▶ **提供された抜粋**
○ ○ ○ ○ ○

1月
18
2006

【本】先着順採用、会議自由参加で世界一の小企業をつくった

書名: 先着順採用、会議自由参加で世界一の小企業をつくった
著者: 樹研工業社長 松浦元男
発行: 講談社
値段: 1500円+税
ISBN4-06-211993-5

久しぶりにすがすがしいビジネス書を読んだ気がします。
愛知県豊橋市にある、社員100名弱の世界最小の歯車のための工作機械、歯車そのものを作っている会社です。
とはいっても、シンガポールにある関連会社は社員600名を超していて上場しているのですから、わざと小さくしていたのかもしれません。

この会社は現代の会社とは違っていますが、私たちが忘れていた企業美学を持っているかもしれません。

・出勤簿から契約書まで書類はゼロです。
契約書はつくらず、すべて口約束です。日本国内だけでなく、国際間取引もです。
タイムカードも出勤簿もありません。1日7時間労働を目指しています。

・採用は先着順で無試験。学歴、国籍、性別は問いません。
高校時代にワルだった人が、いつの間にか微分積分を習得して、学会で発表するほどになっています。
高卒が多く、有名大学卒業の人はいません。
日本語・英語・中国語・韓国語・ドイツ語がいつの間にか飛び交っています。

・定年制はありません。くたばるまでです。

・辞めても出戻りOKです。結婚して子育てが一段落したら、戻ってきてください。他で修行して戻ってきてもいいです。

・最初に書いたように、マイクロ歯車の技術、マイクロ工作機械の技術は世界一です。

・工作機械をいち早く導入していますし、パソコンの導入、インターネットの接続も早かった。

○ ○ ○ ○ ○

▶ **確認用データ**
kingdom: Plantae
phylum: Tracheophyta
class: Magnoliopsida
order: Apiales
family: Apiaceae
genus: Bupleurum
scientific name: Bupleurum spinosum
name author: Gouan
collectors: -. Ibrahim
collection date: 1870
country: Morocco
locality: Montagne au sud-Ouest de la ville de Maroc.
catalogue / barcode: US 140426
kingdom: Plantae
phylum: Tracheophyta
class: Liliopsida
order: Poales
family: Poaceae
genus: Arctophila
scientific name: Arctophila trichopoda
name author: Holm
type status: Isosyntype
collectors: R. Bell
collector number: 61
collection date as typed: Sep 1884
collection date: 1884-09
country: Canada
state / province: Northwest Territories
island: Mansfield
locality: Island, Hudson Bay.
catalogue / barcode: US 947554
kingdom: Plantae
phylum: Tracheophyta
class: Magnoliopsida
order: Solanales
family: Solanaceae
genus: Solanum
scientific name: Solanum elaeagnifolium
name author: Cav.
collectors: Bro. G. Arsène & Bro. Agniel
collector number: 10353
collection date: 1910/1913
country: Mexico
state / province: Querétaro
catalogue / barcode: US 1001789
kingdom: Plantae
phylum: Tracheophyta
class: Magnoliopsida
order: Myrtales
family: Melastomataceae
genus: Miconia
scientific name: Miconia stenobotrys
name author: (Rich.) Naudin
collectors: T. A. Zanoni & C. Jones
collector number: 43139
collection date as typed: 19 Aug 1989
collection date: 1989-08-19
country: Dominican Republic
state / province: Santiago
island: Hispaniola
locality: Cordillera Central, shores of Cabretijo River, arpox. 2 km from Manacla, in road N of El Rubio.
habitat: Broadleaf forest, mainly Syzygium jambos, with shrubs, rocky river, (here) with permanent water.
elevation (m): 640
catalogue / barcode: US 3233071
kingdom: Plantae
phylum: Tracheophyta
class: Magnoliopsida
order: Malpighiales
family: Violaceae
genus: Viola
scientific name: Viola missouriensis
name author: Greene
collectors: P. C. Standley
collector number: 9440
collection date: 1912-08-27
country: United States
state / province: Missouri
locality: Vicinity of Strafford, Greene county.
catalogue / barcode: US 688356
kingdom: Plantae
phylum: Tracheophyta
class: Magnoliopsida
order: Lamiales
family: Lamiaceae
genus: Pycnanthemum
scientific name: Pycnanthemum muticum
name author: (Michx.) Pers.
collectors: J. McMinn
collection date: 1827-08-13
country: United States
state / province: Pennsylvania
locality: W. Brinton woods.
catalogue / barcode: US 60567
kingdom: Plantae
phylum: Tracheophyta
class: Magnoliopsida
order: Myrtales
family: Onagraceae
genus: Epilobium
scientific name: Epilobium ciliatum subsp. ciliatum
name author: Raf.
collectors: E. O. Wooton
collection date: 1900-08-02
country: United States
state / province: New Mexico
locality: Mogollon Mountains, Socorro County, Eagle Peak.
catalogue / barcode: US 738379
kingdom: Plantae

○ ○ ○ ○ ○

▶ **取り組む課題**
**a.** この書評で紹介されている会社は、どこにありますか。
**b.** この書評から、「タイムカードも出勤簿もありません。1日7時間労働を目指しています。」から「日本語・英語・中国語・韓国語・ドイツ語がいつの間にか飛び交っています。」までの部分を、原文どおりに抜き出してください。
一覧は参照しなくても差し支えありません。

▶ **課題への回答**
**a.** 愛知県豊橋市にあります。

**b.**
タイムカードも出勤簿もありません。1日7時間労働を目指しています。

・採用は先着順で無試験。学歴、国籍、性別は問いません。
高校時代にワルだった人が、いつの間にか微分積分を習得して、学会で発表するほどになっています。
高卒が多く、有名大学卒業の人はいません。
日本語・英語・中国語・韓国語・ドイツ語がいつの間にか飛び交っています。